* _DATASET CONTENT_:
-=-=-=-=-
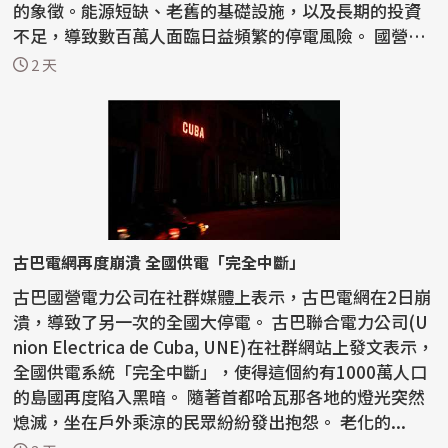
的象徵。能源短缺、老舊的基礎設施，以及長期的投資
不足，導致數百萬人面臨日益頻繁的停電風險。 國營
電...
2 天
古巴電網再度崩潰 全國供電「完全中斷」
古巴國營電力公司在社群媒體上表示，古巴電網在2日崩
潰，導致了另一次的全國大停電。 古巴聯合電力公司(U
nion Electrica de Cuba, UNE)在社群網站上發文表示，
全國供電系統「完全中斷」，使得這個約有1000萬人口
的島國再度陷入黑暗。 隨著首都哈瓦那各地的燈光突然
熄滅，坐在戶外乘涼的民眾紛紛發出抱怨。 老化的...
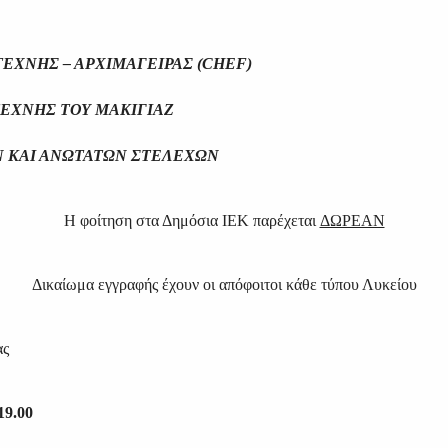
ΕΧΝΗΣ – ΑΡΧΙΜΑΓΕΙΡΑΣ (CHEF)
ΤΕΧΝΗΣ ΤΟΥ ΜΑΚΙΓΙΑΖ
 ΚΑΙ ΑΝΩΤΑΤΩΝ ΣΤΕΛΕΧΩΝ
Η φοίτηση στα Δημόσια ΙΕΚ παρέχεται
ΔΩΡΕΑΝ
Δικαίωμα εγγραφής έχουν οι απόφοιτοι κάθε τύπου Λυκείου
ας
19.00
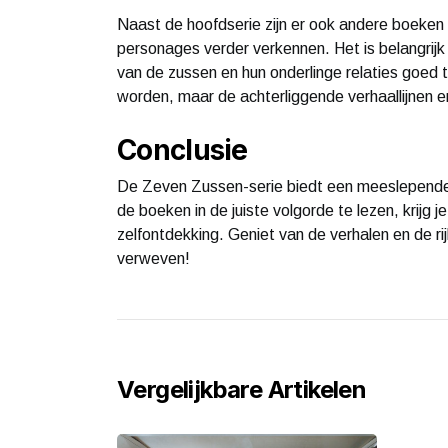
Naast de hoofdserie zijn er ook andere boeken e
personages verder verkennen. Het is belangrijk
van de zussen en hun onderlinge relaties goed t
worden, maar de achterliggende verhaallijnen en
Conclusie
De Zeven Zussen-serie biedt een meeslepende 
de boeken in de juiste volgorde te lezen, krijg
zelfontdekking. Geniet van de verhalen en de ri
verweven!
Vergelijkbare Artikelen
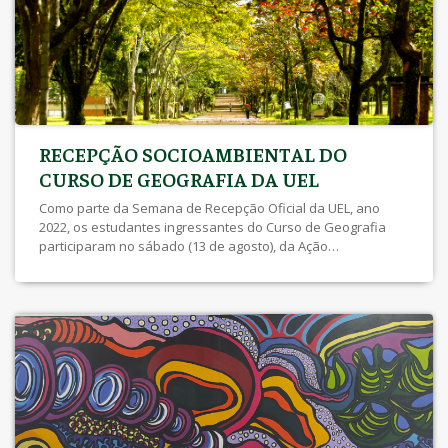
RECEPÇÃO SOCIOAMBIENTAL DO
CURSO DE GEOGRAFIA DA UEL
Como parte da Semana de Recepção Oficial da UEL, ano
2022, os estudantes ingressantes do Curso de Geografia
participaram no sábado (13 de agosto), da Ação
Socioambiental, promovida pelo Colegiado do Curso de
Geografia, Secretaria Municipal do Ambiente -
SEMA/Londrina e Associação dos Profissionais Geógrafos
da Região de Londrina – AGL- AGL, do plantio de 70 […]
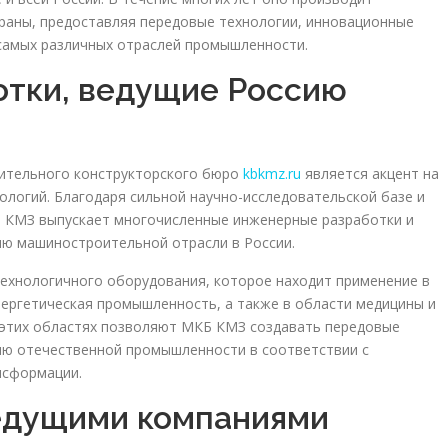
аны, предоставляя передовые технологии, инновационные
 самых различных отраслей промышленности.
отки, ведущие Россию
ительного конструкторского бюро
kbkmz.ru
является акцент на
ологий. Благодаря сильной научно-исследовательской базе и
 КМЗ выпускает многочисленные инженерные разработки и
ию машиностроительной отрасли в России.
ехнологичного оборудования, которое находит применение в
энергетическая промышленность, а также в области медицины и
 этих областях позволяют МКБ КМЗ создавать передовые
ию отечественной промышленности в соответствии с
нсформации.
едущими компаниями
-=-=-=-=-
* _EXERCISE DIRECTIONS_: Restate, word for word, the entries above, dropping any picture.

* _REPLY_:
的象徵。能源短缺、老舊的基礎設施，以及長期的投資
不足，導致數百萬人面臨日益頻繁的停電風險。 國營
電...
2 天
古巴電網再度崩潰 全國供電「完全中斷」
古巴國營電力公司在社群媒體上表示，古巴電網在2日崩
潰，導致了另一次的全國大停電。 古巴聯合電力公司(U
nion Electrica de Cuba, UNE)在社群網站上發文表示，
全國供電系統「完全中斷」，使得這個約有1000萬人口
的島國再度陷入黑暗。 隨著首都哈瓦那各地的燈光突然
熄滅，坐在戶外乘涼的民眾紛紛發出抱怨。 老化的...
ΕΧΝΗΣ – ΑΡΧΙΜΑΓΕΙΡΑΣ (CHEF)
ΤΕΧΝΗΣ ΤΟΥ ΜΑΚΙΓΙΑΖ
 ΚΑΙ ΑΝΩΤΑΤΩΝ ΣΤΕΛΕΧΩΝ
Η φοίτηση στα Δημόσια ΙΕΚ παρέχεται
ΔΩΡΕΑΝ
Δικαίωμα εγγραφής έχουν οι απόφοιτοι κάθε τύπου Λυκείου
ας
19.00
Naast de hoofdserie zijn er ook andere boeken e
personages verder verkennen. Het is belangrijk
van de zussen en hun onderlinge relaties goed t
worden, maar de achterliggende verhaallijnen en
Conclusie
De Zeven Zussen-serie biedt een meeslepende 
de boeken in de juiste volgorde te lezen, krijg
zelfontdekking. Geniet van de verhalen en de ri
verweven!
Vergelijkbare Artikelen
RECEPÇÃO SOCIOAMBIENTAL DO
CURSO DE GEOGRAFIA DA UEL
Como parte da Semana de Recepção Oficial da UEL, ano
2022, os estudantes ingressantes do Curso de Geografia
participaram no sábado (13 de agosto), da Ação
Socioambiental, promovida pelo Colegiado do Curso de
Geografia, Secretaria Municipal do Ambiente -
SEMA/Londrina e Associação dos Profissionais Geógrafos
da Região de Londrina – AGL- AGL, do plantio de 70 […]
аны, предоставляя передовые технологии, инновационные
 самых различных отраслей промышленности.
отки, ведущие Россию
ительного конструкторского бюро
kbkmz.ru
является акцент на
ологий. Благодаря сильной научно-исследовательской базе и
 КМЗ выпускает многочисленные инженерные разработки и
ию машиностроительной отрасли в России.
ехнологичного оборудования, которое находит применение в
энергетическая промышленность, а также в области медицины и
 этих областях позволяют МКБ КМЗ создавать передовые
ию отечественной промышленности в соответствии с
нсформации.
едущими компаниями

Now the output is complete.